ADVANCE PRAISE for The Bugging Watch & Other Exhibits
“A strange romance of ‘the secret motions of things’ (Francis Bacon, The New Atlantis, 1627),The Bugging Watch and Other Exhibits is an exciting, mysterious, sometimes macabre new narrative. Her zany futuristic gothic opera of prose poems is threaded with magic, potions, passion, a ‘concert of hair,’ a ‘hazmat of holes.’ With its incantations of quantum teleology, its footnotes & sources, it is a magnificent work. Irresistible!” —Norma Cole
“A luminous and perverse fairy-tale to be read at the beginning of the day, preferably in that ‘chilly blue hour before 4 a.m.’ Complete with footnotes, diagrams and an ‘unspeakable private crevice,’ these prose ‘exhibits’ display a prebiotic potential. What was ‘not quite alive,’ becomes, in this swift, dark telling, ‘hot anyway,’ ‘enchantment created inside everything,’ and sometimes: ‘a poem about bugs.’ Angels, lab technicians from the suburbs of Denver, men in ratty satin capes and artisans of all kinds populate this stunning and strange narrative, which is not a narrative: it is a ‘growing hole.’ Enacting the desire and curiosity the book prompts, a reader might peer in, fall for a long time, then ‘miraculously return.’ I repeat: do not read this book at night. Don’t fall asleep. If you do, I can’t — the book can’t — account for your new dreams.”— Bhanu Kapil
“This small unsettling book first proposes a stiflingly sweet symbiosis between two shut-in innamorati, and then lets its queer world subdivide in a theater of exfoliating roles. Most shocking in this miniature is the Rosebud at its center, a muse who breaks with her mate only to reinvent him out of bugs, ink and sugarwater. Like a Victorian photo collage mounting, say, the head of Prince Albert on a croquet mallet or umbrella handle, this seemingly innocuous work both conceals and reveals its morbidity, its twisted thirsts.” — Joyelle McSweeney
“I kept thinking: Catacomb Valentine. Sometimes we forget that ancient catacombs were mapped, negotiated–which is to say: read–by the placement of the graves of paupers. The tunnel diggers constellated this grammar so they would know how to navigate and create within lush darkness. The Bugging Watch and Other Exhibits, in its way, deeply reminds. The network of tunnels–between lives, between being (blink) and not being (blink)–and all so papered with valentines, the sort cut from thick, mealy colored childhood stock. Here is language as enchantment.”—Selah Saterstrom
REVIEWS of The Bugging Watch & Other Exhibits
“Nothing is comfortable about this book, and even when it gets scary or weird or creepy, you’ll still want to watch.” — Jai Arun Ravine at Lantern Review
“Strongly reminiscent of the short films of the Brothers Quay.” — Dan Magers at Sink Review.

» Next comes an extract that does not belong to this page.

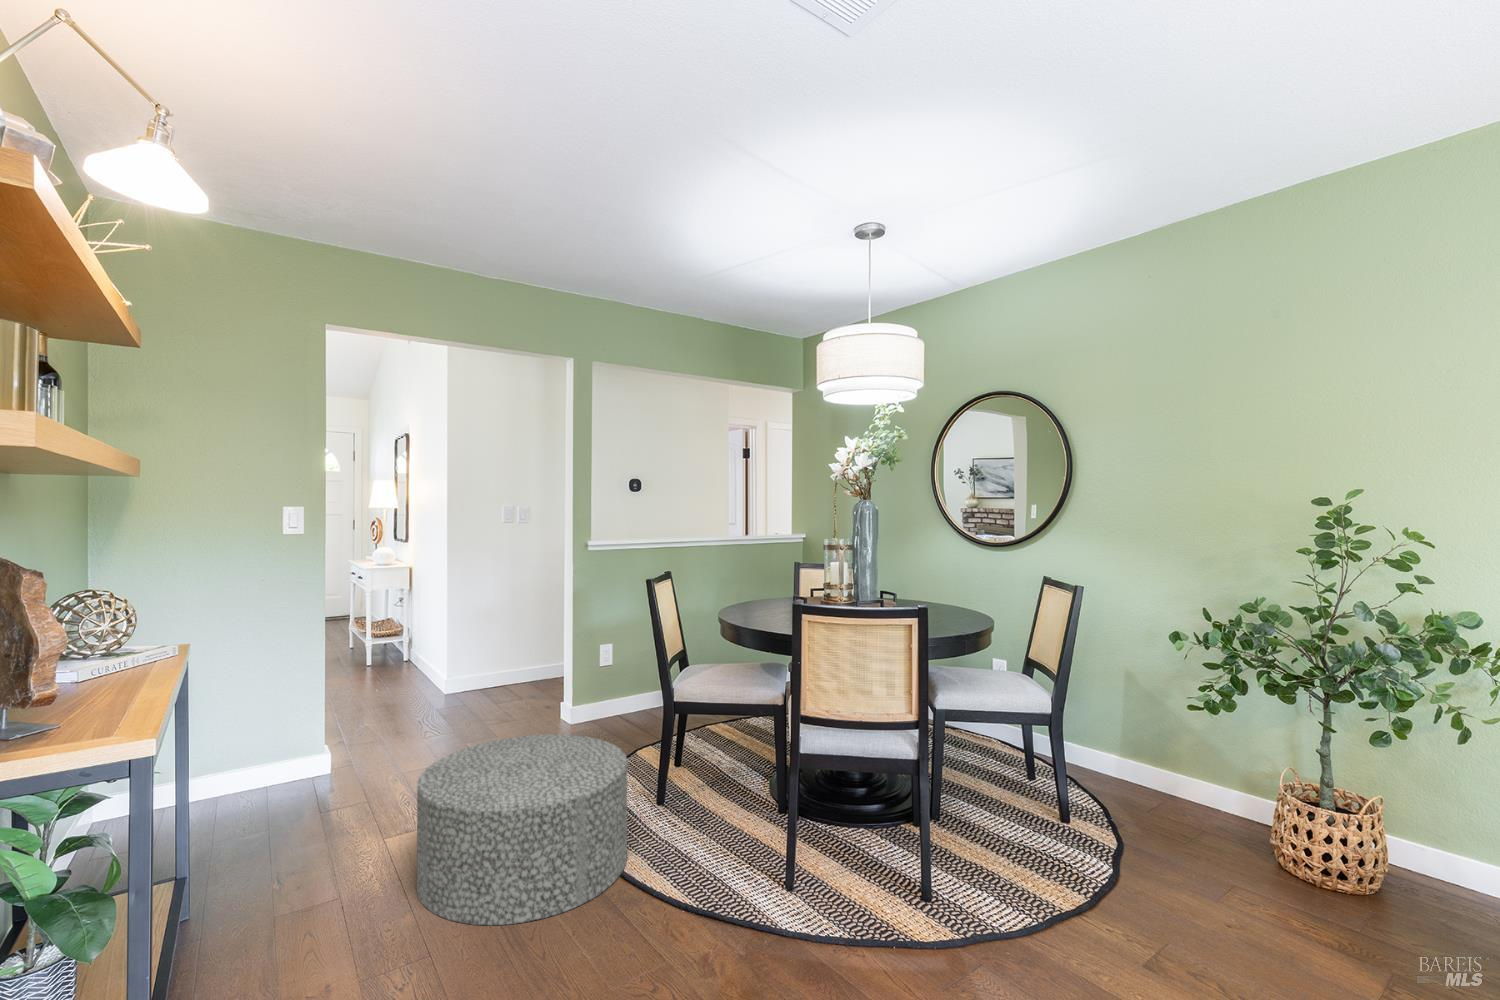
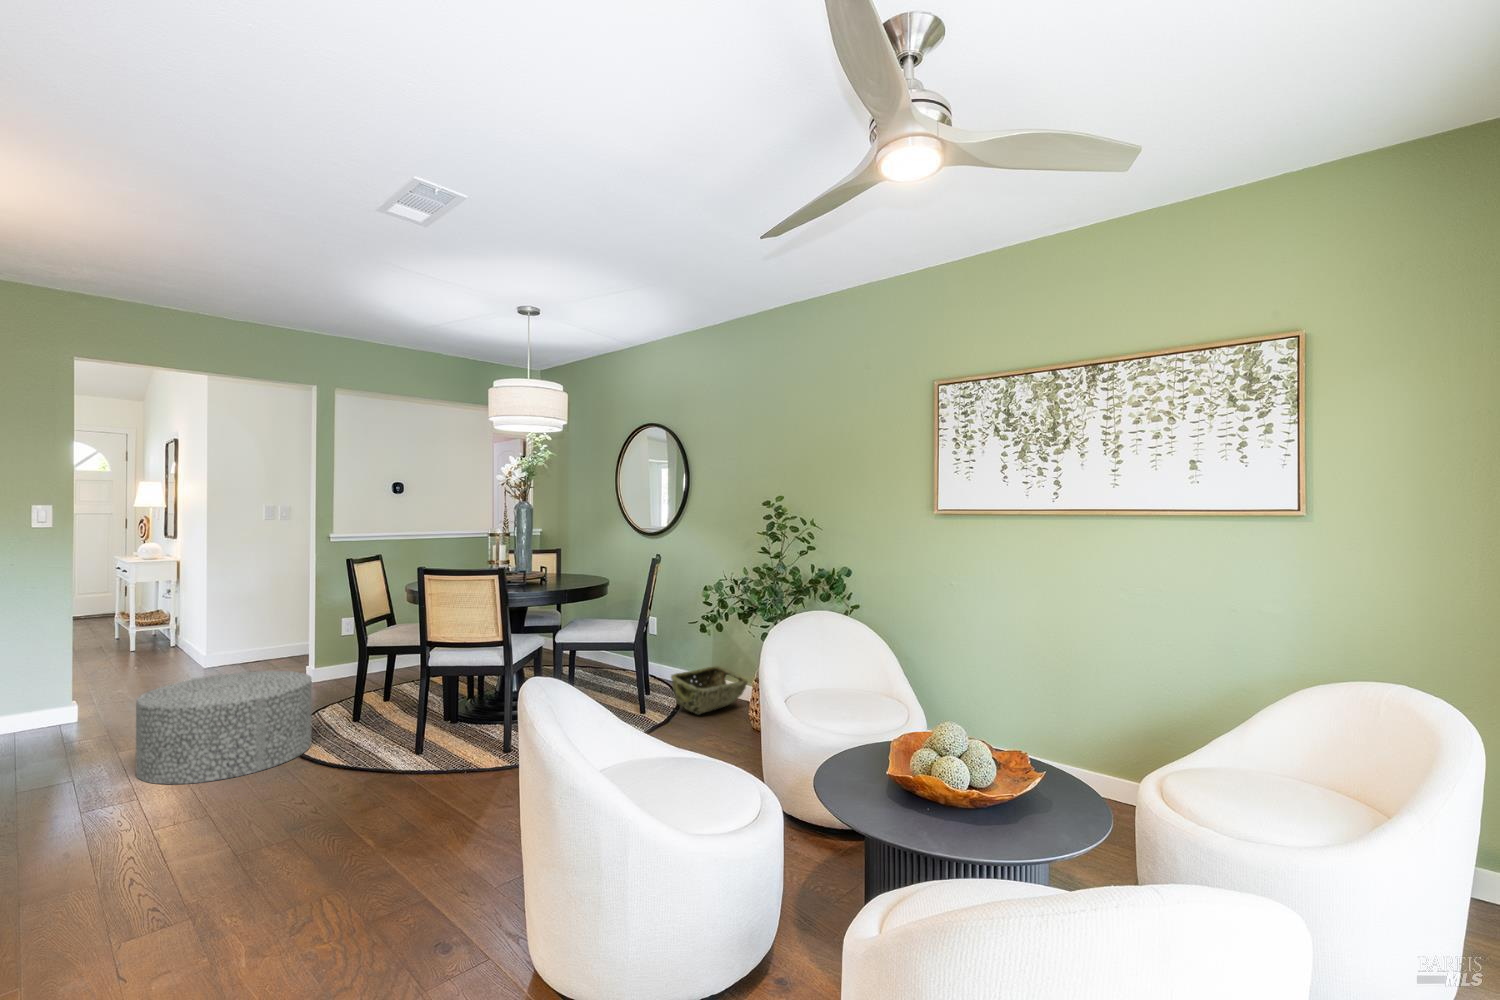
woven basket: none [1106,748,1223,833] -> present [671,666,748,714]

“An opiate trip sponsored by Lewis Carroll.” — Jeremy Benson at New Pages Book Reviews.
“A near-mythical place of folkloric invention.” — Benjamin Gottlieb at Art + Culture.
“Fascinating, unsettling literary oddity.” — Kristine Ong Muslim at Prick of the Spindle.
“A dark, animated love story.” — Ryan Eckes at PhillySound.
“. . .Klingons.” — Rauan Klassnik at Black Ocean.
“Unflinching, visceral in its investigation into dynamics of relationships.” — Joe Hall at Black Ocean.
“Heart-wrenching tennis-court addition.” — Mickey Hess at The Rumpus.
Best Poetry List — Liz Hildreth at No Tell Motel.
Best Poetry List — Steven Karl at No Tell Motel.